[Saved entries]
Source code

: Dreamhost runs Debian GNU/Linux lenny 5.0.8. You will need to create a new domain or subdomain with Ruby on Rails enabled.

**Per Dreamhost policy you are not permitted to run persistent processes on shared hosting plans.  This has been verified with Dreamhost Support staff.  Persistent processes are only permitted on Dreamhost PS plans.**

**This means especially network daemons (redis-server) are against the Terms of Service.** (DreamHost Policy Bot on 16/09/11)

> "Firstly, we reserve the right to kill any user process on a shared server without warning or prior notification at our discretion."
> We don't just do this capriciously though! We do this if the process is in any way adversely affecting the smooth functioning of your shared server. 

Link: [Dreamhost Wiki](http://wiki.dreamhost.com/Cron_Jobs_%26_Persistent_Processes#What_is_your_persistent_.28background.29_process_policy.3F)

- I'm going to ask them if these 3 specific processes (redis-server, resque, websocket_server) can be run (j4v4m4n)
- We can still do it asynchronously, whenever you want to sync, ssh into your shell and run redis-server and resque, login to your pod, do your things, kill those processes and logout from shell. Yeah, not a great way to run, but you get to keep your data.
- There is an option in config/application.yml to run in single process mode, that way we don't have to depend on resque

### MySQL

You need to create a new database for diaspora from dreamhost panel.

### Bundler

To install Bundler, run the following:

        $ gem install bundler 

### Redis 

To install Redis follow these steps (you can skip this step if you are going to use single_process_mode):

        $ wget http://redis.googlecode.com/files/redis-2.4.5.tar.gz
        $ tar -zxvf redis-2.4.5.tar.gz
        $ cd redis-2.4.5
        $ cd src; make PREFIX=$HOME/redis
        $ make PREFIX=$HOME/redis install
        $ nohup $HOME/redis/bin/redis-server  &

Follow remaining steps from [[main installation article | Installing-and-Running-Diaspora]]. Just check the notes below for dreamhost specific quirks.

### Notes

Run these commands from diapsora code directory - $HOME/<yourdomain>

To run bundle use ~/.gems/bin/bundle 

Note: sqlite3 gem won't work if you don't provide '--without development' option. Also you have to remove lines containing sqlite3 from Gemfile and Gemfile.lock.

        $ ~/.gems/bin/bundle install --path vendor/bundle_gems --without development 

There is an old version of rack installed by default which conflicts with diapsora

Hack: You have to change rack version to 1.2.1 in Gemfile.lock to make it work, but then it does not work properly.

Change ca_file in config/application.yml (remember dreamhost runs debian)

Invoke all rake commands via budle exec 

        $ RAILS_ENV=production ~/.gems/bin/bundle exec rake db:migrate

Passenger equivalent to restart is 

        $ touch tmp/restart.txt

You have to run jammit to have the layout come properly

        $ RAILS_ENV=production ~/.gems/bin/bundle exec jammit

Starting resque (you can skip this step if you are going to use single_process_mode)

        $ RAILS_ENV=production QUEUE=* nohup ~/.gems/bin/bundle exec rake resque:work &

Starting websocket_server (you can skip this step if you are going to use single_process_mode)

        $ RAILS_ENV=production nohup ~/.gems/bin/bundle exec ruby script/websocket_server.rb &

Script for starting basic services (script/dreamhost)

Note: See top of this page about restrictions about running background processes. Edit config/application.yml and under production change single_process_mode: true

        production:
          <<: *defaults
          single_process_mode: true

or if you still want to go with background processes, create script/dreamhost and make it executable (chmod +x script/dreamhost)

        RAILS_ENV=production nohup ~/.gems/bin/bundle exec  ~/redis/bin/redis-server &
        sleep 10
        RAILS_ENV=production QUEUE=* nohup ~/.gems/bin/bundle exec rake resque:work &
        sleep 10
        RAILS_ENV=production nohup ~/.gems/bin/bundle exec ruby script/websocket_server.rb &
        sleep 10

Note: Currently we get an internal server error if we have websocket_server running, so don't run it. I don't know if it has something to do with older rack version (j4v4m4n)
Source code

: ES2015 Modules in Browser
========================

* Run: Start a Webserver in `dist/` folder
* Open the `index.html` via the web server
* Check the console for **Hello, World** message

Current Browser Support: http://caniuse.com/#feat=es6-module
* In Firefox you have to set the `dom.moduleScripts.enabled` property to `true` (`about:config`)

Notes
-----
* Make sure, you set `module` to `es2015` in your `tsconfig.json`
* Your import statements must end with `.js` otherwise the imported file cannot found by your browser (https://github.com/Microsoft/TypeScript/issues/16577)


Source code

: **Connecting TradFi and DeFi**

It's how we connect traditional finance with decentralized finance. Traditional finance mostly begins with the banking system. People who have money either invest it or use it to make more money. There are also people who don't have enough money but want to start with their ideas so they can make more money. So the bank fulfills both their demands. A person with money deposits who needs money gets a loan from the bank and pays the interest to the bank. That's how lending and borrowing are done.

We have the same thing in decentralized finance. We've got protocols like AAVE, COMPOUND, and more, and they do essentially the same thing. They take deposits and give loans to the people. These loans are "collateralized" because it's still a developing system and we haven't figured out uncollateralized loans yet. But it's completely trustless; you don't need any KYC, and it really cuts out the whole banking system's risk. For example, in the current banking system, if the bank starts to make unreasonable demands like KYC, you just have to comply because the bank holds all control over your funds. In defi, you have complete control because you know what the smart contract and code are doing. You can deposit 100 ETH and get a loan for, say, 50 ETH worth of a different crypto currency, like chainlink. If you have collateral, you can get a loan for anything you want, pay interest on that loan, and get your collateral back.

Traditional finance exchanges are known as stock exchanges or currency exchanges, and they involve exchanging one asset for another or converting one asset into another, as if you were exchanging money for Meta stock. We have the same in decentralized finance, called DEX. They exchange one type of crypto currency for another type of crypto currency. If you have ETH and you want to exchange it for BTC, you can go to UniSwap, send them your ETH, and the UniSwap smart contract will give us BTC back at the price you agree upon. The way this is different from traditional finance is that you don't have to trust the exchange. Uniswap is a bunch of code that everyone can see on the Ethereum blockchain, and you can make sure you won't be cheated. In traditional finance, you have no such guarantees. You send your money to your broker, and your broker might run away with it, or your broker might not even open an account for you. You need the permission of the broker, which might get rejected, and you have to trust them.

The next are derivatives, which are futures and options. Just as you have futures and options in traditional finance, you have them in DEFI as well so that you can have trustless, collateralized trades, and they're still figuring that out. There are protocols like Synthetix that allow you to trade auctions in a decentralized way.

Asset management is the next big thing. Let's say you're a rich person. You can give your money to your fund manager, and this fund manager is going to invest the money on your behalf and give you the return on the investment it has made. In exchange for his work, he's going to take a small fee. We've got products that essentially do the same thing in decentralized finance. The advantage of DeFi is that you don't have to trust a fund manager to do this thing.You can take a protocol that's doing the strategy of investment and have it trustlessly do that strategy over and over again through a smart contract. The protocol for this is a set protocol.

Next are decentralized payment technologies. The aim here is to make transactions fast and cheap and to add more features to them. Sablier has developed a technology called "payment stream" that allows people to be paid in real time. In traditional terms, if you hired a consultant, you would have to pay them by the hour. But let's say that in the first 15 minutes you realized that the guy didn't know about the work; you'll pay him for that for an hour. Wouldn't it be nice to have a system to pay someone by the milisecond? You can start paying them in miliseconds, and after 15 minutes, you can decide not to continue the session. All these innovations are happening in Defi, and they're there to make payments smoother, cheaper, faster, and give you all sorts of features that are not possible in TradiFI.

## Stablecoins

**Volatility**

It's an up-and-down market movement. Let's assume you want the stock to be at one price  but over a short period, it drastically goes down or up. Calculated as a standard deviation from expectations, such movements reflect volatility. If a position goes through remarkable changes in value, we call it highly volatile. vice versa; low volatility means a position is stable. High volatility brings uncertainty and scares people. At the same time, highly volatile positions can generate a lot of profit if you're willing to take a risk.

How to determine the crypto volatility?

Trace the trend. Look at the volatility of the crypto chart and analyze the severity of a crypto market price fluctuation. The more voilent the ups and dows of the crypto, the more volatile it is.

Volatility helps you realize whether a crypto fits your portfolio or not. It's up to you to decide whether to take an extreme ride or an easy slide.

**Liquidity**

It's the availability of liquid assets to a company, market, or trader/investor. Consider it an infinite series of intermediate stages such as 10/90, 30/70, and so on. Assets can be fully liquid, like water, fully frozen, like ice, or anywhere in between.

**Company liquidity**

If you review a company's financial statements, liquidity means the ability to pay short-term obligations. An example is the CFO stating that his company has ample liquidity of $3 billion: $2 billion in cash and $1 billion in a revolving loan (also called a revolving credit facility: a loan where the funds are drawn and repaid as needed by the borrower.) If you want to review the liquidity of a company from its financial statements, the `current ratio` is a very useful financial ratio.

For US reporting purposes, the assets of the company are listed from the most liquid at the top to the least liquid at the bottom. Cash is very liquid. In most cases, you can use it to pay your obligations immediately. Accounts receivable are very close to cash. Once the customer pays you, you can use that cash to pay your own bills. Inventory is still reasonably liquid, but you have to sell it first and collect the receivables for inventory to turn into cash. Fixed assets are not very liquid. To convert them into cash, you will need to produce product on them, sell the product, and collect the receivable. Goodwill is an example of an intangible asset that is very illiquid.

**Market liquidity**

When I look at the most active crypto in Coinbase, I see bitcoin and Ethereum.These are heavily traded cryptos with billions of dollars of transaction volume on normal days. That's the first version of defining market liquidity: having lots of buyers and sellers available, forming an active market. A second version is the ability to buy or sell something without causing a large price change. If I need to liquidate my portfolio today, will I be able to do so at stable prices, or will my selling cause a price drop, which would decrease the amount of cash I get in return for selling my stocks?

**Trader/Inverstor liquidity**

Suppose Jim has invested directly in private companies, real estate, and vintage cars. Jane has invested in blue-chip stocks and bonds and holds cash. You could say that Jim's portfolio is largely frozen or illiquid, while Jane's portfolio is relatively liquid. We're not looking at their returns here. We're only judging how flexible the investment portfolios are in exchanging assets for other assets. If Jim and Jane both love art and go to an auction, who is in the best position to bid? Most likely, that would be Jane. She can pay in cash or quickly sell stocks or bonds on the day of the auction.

-- Task directions --
Among the lines above, return those that contain the string "diapsora".

-- Result of the task --
Run these commands from diapsora code directory - $HOME/<yourdomain>
There is an old version of rack installed by default which conflicts with diapsora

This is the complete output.